The U.S., in the throes of controversy over a Supreme Court appointment, may well come to long for the good old days of former Chief Justice William Rehnquist who, inspired by Iolanthe, added four golden stripes to his sleeves and quoted the Lord Chancellor in one of his opinions: "The Law is the true embodiment/Of everything that's excellent./It has no kind of fault or flaw/And I, My Lords, embody the Law."
Iolanthe is a fairy, who once married a mortal and had a son, was therefore banished from Fairydom but has now been pardoned. Her son, the shepherd Strephon, loves Phyllis, who is the ward of the Lord Chancellor and is beloved by him and the entire House of Lords. Strephon appeals to Iolanthe and the Fairy Queen to help him win Phyllis. As anyone can see, the plot will proceed to be exceedingly complicated. Somehow, by the end, Strephon and Phyllis will be united, and the peers of the realm, faced with opening the peerage to competitive examination, will abandon Parliament and fly off with the fairies.

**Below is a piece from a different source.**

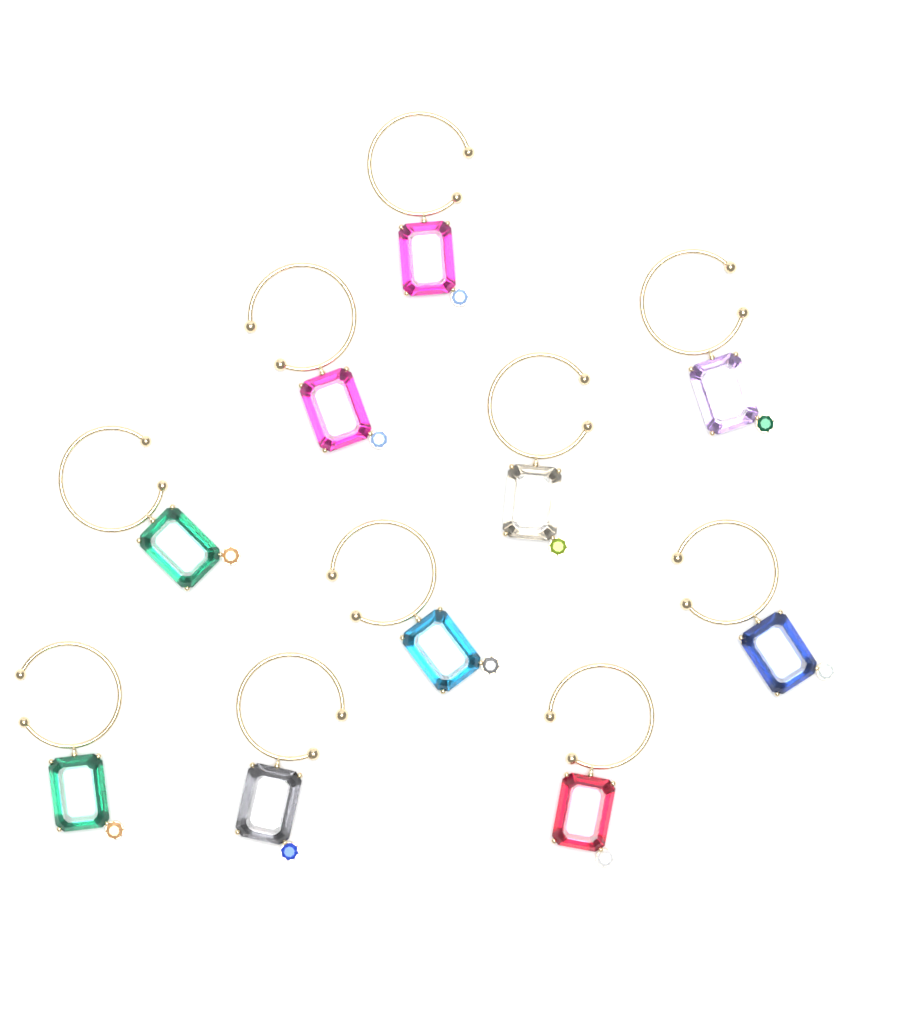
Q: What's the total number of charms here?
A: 10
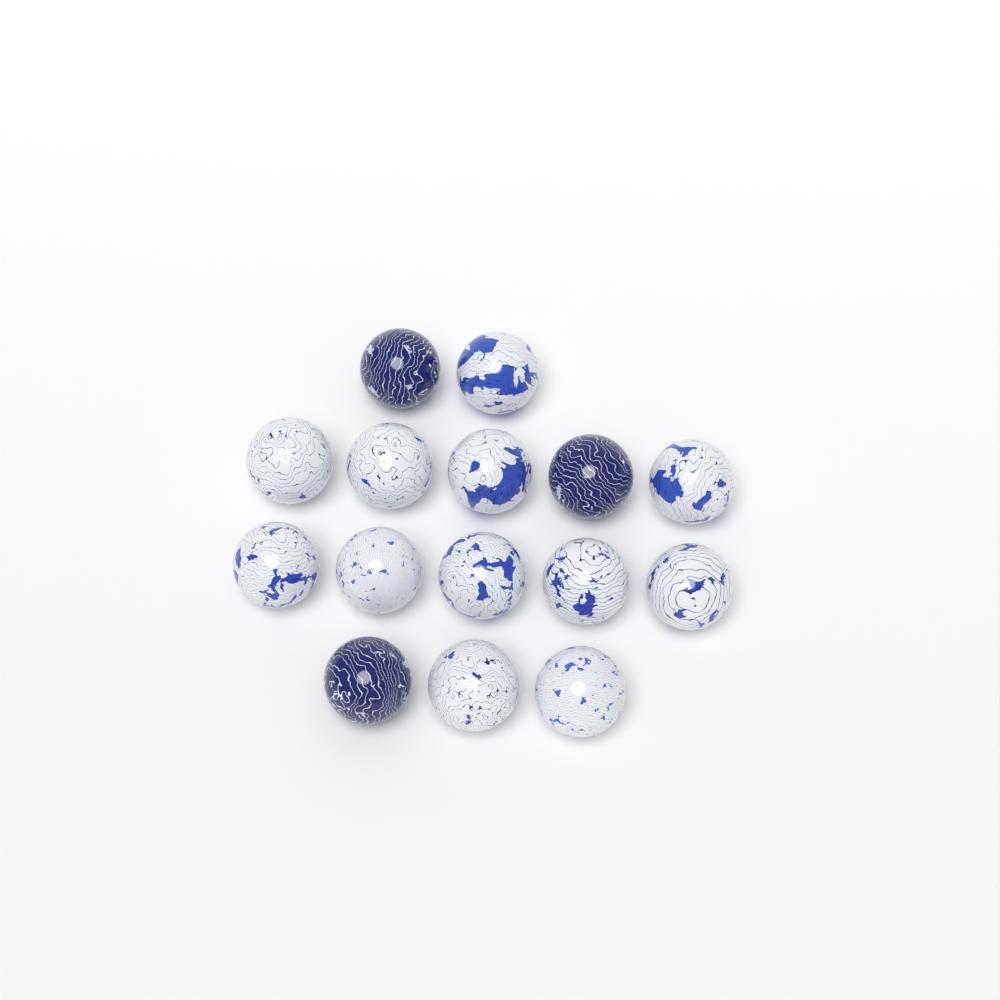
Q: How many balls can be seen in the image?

Gilbert outdid himself on the libretto, and Sullivan wrote a masterful score, with echoes of Mendelssohn and Wagner. MTT was originally scheduled to conduct, but George Manahan, the musical director of New York City Opera, will take over for him. This production does not propose to undertake the kind of manic staging offered by our Lamplighters, but the Lamplighters were big enough to recommend, in their publicity earlier this year, that people take in both their performance and the Symphony's.